* Exercise *
Locate each line in the records below that contains the word "Letkol", and copy those lines.
BEGIN Stored data
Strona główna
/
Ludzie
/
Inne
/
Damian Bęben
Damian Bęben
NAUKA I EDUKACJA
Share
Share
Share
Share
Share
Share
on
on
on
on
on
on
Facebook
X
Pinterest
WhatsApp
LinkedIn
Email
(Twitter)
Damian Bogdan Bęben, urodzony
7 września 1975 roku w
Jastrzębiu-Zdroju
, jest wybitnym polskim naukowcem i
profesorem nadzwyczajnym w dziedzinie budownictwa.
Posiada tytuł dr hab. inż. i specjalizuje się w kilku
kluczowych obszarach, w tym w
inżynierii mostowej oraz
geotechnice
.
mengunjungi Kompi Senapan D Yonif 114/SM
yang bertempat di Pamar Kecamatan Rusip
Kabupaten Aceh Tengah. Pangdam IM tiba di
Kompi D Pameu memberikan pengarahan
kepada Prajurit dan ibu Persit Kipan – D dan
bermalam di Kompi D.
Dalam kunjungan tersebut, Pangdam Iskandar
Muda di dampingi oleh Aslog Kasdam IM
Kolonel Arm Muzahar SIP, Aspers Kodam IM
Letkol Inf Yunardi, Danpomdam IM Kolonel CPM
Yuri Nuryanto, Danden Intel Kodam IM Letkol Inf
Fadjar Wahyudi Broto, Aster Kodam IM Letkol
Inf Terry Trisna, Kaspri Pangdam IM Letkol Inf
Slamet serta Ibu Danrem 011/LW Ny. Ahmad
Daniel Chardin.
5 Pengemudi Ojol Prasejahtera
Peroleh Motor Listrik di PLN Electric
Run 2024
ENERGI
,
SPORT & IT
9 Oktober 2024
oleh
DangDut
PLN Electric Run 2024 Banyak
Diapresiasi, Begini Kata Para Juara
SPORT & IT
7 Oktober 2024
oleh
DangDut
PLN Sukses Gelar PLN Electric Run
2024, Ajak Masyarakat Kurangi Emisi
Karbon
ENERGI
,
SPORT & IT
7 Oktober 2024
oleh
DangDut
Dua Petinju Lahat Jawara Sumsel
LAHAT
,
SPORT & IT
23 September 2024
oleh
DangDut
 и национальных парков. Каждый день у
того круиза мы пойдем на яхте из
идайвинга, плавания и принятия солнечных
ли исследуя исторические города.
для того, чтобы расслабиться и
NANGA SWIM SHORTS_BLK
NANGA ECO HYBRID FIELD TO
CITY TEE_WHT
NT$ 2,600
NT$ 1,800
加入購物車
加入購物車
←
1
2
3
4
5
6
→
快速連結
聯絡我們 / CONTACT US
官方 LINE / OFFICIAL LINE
END Stored data
* Output for this task *
Letkol Inf Yunardi, Danpomdam IM Kolonel CPM
Yuri Nuryanto, Danden Intel Kodam IM Letkol Inf
Fadjar Wahyudi Broto, Aster Kodam IM Letkol
Inf Terry Trisna, Kaspri Pangdam IM Letkol Inf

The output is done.